A faithful transcription of all the entries below is needed, without the pictures.
§ §
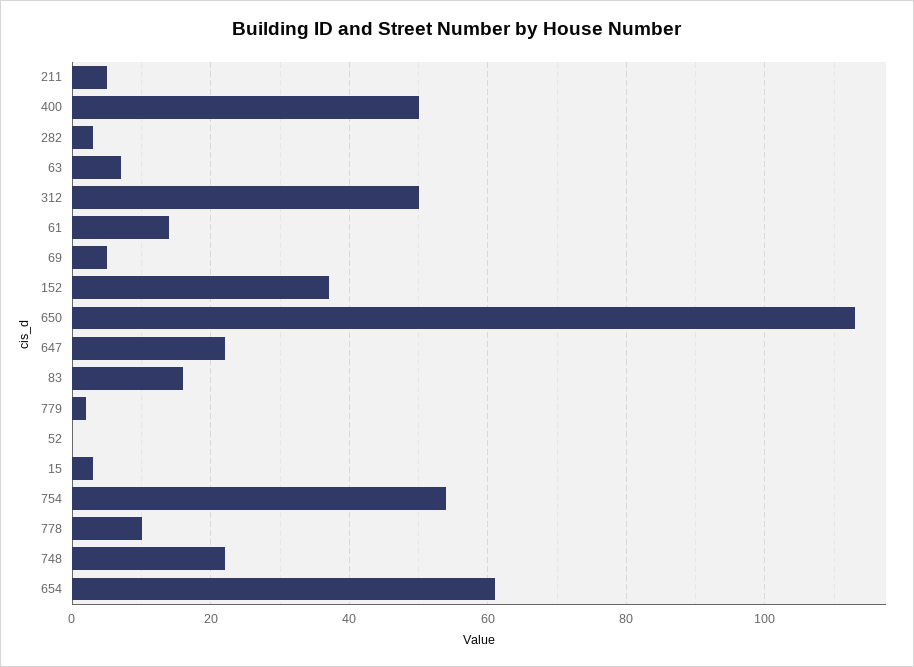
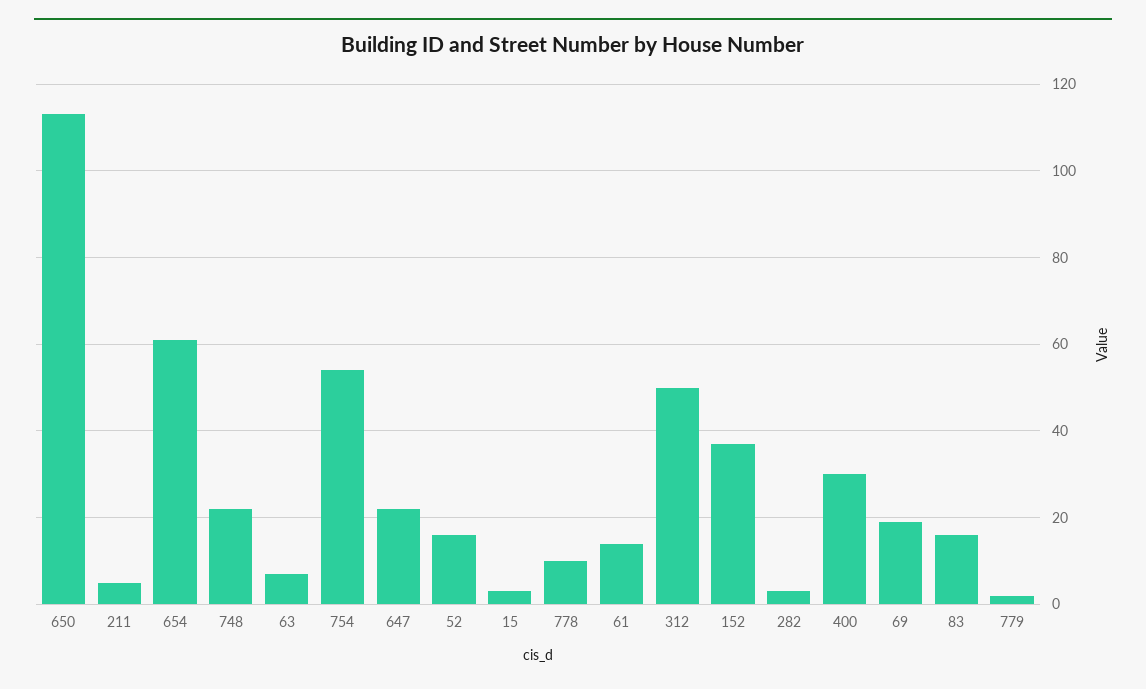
  {
    "211": 5,
-   "400": 50,
+   "400": 30,
    "282": 5,
    "63": 5,
    "312": 50,
    "61": 15,
-   "69": 5,
+   "69": 20,
    "152": 35,
    "650": 115,
    "647": 20,
    "83": 15,
    "779": 0,
-   "52": 0,
+   "52": 15,
    "15": 5,
    "754": 55,
    "778": 10,
    "748": 20,
    "654": 60
  }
§ §
## ANSWER TO THE PROBLEM
  {
    "211": 5,
-   "400": 50,
+   "400": 30,
    "282": 5,
    "63": 5,
    "312": 50,
    "61": 15,
-   "69": 5,
+   "69": 20,
    "152": 35,
    "650": 115,
    "647": 20,
    "83": 15,
    "779": 0,
-   "52": 0,
+   "52": 15,
    "15": 5,
    "754": 55,
    "778": 10,
    "748": 20,
    "654": 60
  }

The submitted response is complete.